#### EXERCISE DESCRIPTION
Your answer must be the data repeated exactly, with no pictures in it.

#### DATA UNDER STUDY
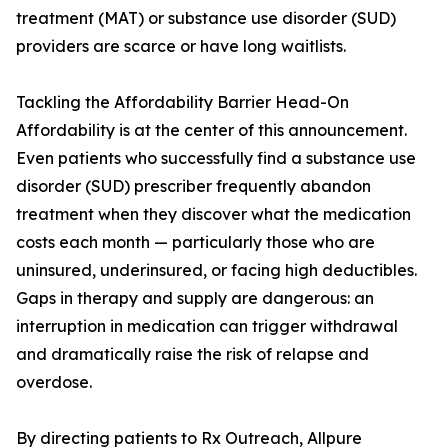
treatment (MAT) or substance use disorder (SUD)
providers are scarce or have long waitlists.
Tackling the Affordability Barrier Head-On
Affordability is at the center of this announcement.
Even patients who successfully find a substance use
disorder (SUD) prescriber frequently abandon
treatment when they discover what the medication
costs each month — particularly those who are
uninsured, underinsured, or facing high deductibles.
Gaps in therapy and supply are dangerous: an
interruption in medication can trigger withdrawal
and dramatically raise the risk of relapse and
overdose.
By directing patients to Rx Outreach, Allpure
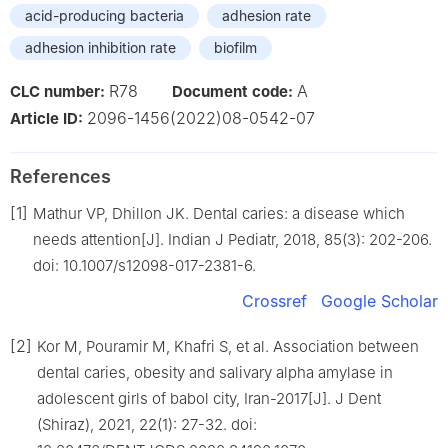
acid-producing bacteria
adhesion rate
adhesion inhibition rate
biofilm
R78
A
CLC number:
Document code:
2096-1456(2022)08-0542-07
Article ID:
References
[1]
Mathur VP, Dhillon JK. Dental caries: a disease which
needs attention[J]. Indian J Pediatr, 2018, 85(3): 202-206.
doi: 10.1007/s12098-017-2381-6.
Crossref
Google Scholar
[2]
Kor M, Pouramir M, Khafri S, et al. Association between
dental caries, obesity and salivary alpha amylase in
adolescent girls of babol city, Iran-2017[J]. J Dent
(Shiraz), 2021, 22(1): 27-32. doi:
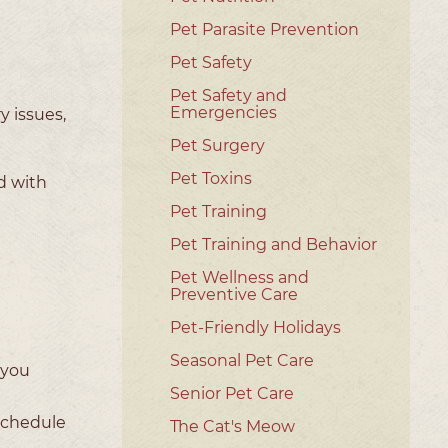
Pet Parasite Prevention
Pet Safety
Pet Safety and
Emergencies
y issues,
Pet Surgery
Pet Toxins
d with
Pet Training
Pet Training and Behavior
Pet Wellness and
Preventive Care
Pet-Friendly Holidays
Seasonal Pet Care
f you
Senior Pet Care
 schedule
The Cat's Meow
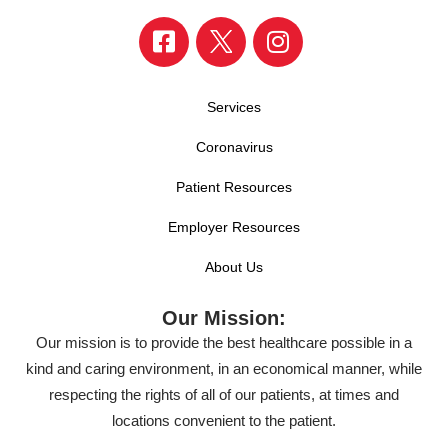
Services
Coronavirus
Patient Resources
Employer Resources
About Us
Our Mission:
Our mission is to provide the best healthcare possible in a
kind and caring environment, in an economical manner, while
respecting the rights of all of our patients, at times and
locations convenient to the patient.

#### OUTPUT OF THE EXERCISE
treatment (MAT) or substance use disorder (SUD)
providers are scarce or have long waitlists.
Tackling the Affordability Barrier Head-On
Affordability is at the center of this announcement.
Even patients who successfully find a substance use
disorder (SUD) prescriber frequently abandon
treatment when they discover what the medication
costs each month — particularly those who are
uninsured, underinsured, or facing high deductibles.
Gaps in therapy and supply are dangerous: an
interruption in medication can trigger withdrawal
and dramatically raise the risk of relapse and
overdose.
By directing patients to Rx Outreach, Allpure
acid-producing bacteria
adhesion rate
adhesion inhibition rate
biofilm
R78
A
CLC number:
Document code:
2096-1456(2022)08-0542-07
Article ID:
References
[1]
Mathur VP, Dhillon JK. Dental caries: a disease which
needs attention[J]. Indian J Pediatr, 2018, 85(3): 202-206.
doi: 10.1007/s12098-017-2381-6.
Crossref
Google Scholar
[2]
Kor M, Pouramir M, Khafri S, et al. Association between
dental caries, obesity and salivary alpha amylase in
adolescent girls of babol city, Iran-2017[J]. J Dent
(Shiraz), 2021, 22(1): 27-32. doi:
Pet Parasite Prevention
Pet Safety
Pet Safety and
Emergencies
y issues,
Pet Surgery
Pet Toxins
d with
Pet Training
Pet Training and Behavior
Pet Wellness and
Preventive Care
Pet-Friendly Holidays
Seasonal Pet Care
f you
Senior Pet Care
 schedule
The Cat's Meow
Services
Coronavirus
Patient Resources
Employer Resources
About Us
Our Mission:
Our mission is to provide the best healthcare possible in a
kind and caring environment, in an economical manner, while
respecting the rights of all of our patients, at times and
locations convenient to the patient.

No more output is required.